Top of RECORDS SHOWN
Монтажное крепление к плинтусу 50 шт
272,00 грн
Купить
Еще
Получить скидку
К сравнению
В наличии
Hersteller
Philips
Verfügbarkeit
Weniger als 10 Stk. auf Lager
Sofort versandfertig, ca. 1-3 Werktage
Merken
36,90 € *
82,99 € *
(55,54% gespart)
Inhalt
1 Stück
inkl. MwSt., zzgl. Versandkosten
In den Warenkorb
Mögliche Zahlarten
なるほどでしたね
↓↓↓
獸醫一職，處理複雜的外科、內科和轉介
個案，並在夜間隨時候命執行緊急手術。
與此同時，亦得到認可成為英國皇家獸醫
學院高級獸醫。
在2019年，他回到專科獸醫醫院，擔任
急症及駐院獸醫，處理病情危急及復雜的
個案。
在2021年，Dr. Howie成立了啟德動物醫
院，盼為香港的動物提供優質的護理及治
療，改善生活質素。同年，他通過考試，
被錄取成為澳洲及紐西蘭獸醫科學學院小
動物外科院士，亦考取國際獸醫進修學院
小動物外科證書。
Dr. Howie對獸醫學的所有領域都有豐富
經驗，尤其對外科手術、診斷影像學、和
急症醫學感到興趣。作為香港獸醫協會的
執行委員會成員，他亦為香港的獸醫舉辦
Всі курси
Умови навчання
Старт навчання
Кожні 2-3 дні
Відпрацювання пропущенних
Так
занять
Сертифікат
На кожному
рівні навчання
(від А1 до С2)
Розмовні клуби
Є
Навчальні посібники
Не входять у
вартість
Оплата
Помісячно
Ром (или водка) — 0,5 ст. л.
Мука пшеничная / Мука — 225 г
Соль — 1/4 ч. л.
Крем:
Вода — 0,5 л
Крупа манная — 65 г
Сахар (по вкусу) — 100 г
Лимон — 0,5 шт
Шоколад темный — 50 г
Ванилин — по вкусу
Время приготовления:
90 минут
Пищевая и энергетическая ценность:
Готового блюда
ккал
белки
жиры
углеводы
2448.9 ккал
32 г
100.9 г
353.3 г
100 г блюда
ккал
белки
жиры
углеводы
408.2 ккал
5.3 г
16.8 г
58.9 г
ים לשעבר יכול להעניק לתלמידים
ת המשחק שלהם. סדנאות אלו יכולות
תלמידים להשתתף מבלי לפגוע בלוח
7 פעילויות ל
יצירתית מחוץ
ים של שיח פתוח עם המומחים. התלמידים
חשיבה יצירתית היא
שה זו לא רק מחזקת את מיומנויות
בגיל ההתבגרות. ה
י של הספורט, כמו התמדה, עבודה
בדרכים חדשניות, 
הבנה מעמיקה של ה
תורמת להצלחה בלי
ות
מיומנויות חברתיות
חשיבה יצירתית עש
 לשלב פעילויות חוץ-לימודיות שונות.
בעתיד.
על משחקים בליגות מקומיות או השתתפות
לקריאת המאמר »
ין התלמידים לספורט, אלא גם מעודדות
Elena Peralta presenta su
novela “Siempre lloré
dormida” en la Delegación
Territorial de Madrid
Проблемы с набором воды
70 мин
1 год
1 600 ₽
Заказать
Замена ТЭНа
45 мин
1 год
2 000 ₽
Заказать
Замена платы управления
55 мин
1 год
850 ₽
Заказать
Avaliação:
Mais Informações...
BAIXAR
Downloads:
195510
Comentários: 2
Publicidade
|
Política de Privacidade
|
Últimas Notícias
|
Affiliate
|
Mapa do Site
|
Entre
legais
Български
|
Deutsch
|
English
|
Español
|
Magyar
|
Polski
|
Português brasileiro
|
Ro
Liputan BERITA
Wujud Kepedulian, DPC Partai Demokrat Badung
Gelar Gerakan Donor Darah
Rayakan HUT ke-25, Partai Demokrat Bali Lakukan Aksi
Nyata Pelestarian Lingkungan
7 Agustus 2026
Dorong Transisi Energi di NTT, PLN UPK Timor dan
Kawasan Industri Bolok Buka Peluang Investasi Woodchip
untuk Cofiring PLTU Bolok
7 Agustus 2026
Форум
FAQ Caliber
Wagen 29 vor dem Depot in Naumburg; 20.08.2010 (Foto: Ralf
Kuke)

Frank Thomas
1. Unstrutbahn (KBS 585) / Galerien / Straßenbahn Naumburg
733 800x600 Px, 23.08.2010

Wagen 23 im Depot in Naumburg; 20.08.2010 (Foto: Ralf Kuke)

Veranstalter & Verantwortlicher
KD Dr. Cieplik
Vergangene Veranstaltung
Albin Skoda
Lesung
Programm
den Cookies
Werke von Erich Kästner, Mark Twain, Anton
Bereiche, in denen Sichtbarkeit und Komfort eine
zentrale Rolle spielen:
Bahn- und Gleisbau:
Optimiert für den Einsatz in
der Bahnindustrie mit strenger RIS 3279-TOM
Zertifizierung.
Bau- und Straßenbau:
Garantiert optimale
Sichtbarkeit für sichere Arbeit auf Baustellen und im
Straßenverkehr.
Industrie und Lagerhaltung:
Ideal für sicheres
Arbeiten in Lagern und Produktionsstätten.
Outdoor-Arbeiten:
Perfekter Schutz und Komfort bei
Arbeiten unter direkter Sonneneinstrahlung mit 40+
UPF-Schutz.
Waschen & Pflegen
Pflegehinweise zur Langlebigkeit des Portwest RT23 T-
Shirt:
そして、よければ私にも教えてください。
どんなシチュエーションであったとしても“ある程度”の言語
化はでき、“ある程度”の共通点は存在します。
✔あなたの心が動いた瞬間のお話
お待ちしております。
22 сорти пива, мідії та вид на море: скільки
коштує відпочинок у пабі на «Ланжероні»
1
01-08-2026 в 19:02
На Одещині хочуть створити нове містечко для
Bottom of RECORDS SHOWN
Every line above should be printed again exactly as it stands.

Монтажное крепление к плинтусу 50 шт
272,00 грн
Купить
Еще
Получить скидку
К сравнению
В наличии
Hersteller
Philips
Verfügbarkeit
Weniger als 10 Stk. auf Lager
Sofort versandfertig, ca. 1-3 Werktage
Merken
36,90 € *
82,99 € *
(55,54% gespart)
Inhalt
1 Stück
inkl. MwSt., zzgl. Versandkosten
In den Warenkorb
Mögliche Zahlarten
なるほどでしたね
↓↓↓
獸醫一職，處理複雜的外科、內科和轉介
個案，並在夜間隨時候命執行緊急手術。
與此同時，亦得到認可成為英國皇家獸醫
學院高級獸醫。
在2019年，他回到專科獸醫醫院，擔任
急症及駐院獸醫，處理病情危急及復雜的
個案。
在2021年，Dr. Howie成立了啟德動物醫
院，盼為香港的動物提供優質的護理及治
療，改善生活質素。同年，他通過考試，
被錄取成為澳洲及紐西蘭獸醫科學學院小
動物外科院士，亦考取國際獸醫進修學院
小動物外科證書。
Dr. Howie對獸醫學的所有領域都有豐富
經驗，尤其對外科手術、診斷影像學、和
急症醫學感到興趣。作為香港獸醫協會的
執行委員會成員，他亦為香港的獸醫舉辦
Всі курси
Умови навчання
Старт навчання
Кожні 2-3 дні
Відпрацювання пропущенних
Так
занять
Сертифікат
На кожному
рівні навчання
(від А1 до С2)
Розмовні клуби
Є
Навчальні посібники
Не входять у
вартість
Оплата
Помісячно
Ром (или водка) — 0,5 ст. л.
Мука пшеничная / Мука — 225 г
Соль — 1/4 ч. л.
Крем:
Вода — 0,5 л
Крупа манная — 65 г
Сахар (по вкусу) — 100 г
Лимон — 0,5 шт
Шоколад темный — 50 г
Ванилин — по вкусу
Время приготовления:
90 минут
Пищевая и энергетическая ценность:
Готового блюда
ккал
белки
жиры
углеводы
2448.9 ккал
32 г
100.9 г
353.3 г
100 г блюда
ккал
белки
жиры
углеводы
408.2 ккал
5.3 г
16.8 г
58.9 г
ים לשעבר יכול להעניק לתלמידים
ת המשחק שלהם. סדנאות אלו יכולות
תלמידים להשתתף מבלי לפגוע בלוח
7 פעילויות ל
יצירתית מחוץ
ים של שיח פתוח עם המומחים. התלמידים
חשיבה יצירתית היא
שה זו לא רק מחזקת את מיומנויות
בגיל ההתבגרות. ה
י של הספורט, כמו התמדה, עבודה
בדרכים חדשניות, 
הבנה מעמיקה של ה
תורמת להצלחה בלי
ות
מיומנויות חברתיות
חשיבה יצירתית עש
 לשלב פעילויות חוץ-לימודיות שונות.
בעתיד.
על משחקים בליגות מקומיות או השתתפות
לקריאת המאמר »
ין התלמידים לספורט, אלא גם מעודדות
Elena Peralta presenta su
novela “Siempre lloré
dormida” en la Delegación
Territorial de Madrid
Проблемы с набором воды
70 мин
1 год
1 600 ₽
Заказать
Замена ТЭНа
45 мин
1 год
2 000 ₽
Заказать
Замена платы управления
55 мин
1 год
850 ₽
Заказать
Avaliação:
Mais Informações...
BAIXAR
Downloads:
195510
Comentários: 2
Publicidade
|
Política de Privacidade
|
Últimas Notícias
|
Affiliate
|
Mapa do Site
|
Entre
legais
Български
|
Deutsch
|
English
|
Español
|
Magyar
|
Polski
|
Português brasileiro
|
Ro
Liputan BERITA
Wujud Kepedulian, DPC Partai Demokrat Badung
Gelar Gerakan Donor Darah
Rayakan HUT ke-25, Partai Demokrat Bali Lakukan Aksi
Nyata Pelestarian Lingkungan
7 Agustus 2026
Dorong Transisi Energi di NTT, PLN UPK Timor dan
Kawasan Industri Bolok Buka Peluang Investasi Woodchip
untuk Cofiring PLTU Bolok
7 Agustus 2026
Форум
FAQ Caliber
Wagen 29 vor dem Depot in Naumburg; 20.08.2010 (Foto: Ralf
Kuke)

Frank Thomas
1. Unstrutbahn (KBS 585) / Galerien / Straßenbahn Naumburg
733 800x600 Px, 23.08.2010

Wagen 23 im Depot in Naumburg; 20.08.2010 (Foto: Ralf Kuke)

Veranstalter & Verantwortlicher
KD Dr. Cieplik
Vergangene Veranstaltung
Albin Skoda
Lesung
Programm
den Cookies
Werke von Erich Kästner, Mark Twain, Anton
Bereiche, in denen Sichtbarkeit und Komfort eine
zentrale Rolle spielen:
Bahn- und Gleisbau:
Optimiert für den Einsatz in
der Bahnindustrie mit strenger RIS 3279-TOM
Zertifizierung.
Bau- und Straßenbau:
Garantiert optimale
Sichtbarkeit für sichere Arbeit auf Baustellen und im
Straßenverkehr.
Industrie und Lagerhaltung:
Ideal für sicheres
Arbeiten in Lagern und Produktionsstätten.
Outdoor-Arbeiten:
Perfekter Schutz und Komfort bei
Arbeiten unter direkter Sonneneinstrahlung mit 40+
UPF-Schutz.
Waschen & Pflegen
Pflegehinweise zur Langlebigkeit des Portwest RT23 T-
Shirt:
そして、よければ私にも教えてください。
どんなシチュエーションであったとしても“ある程度”の言語
化はでき、“ある程度”の共通点は存在します。
✔あなたの心が動いた瞬間のお話
お待ちしております。
22 сорти пива, мідії та вид на море: скільки
коштує відпочинок у пабі на «Ланжероні»
1
01-08-2026 в 19:02
На Одещині хочуть створити нове містечко для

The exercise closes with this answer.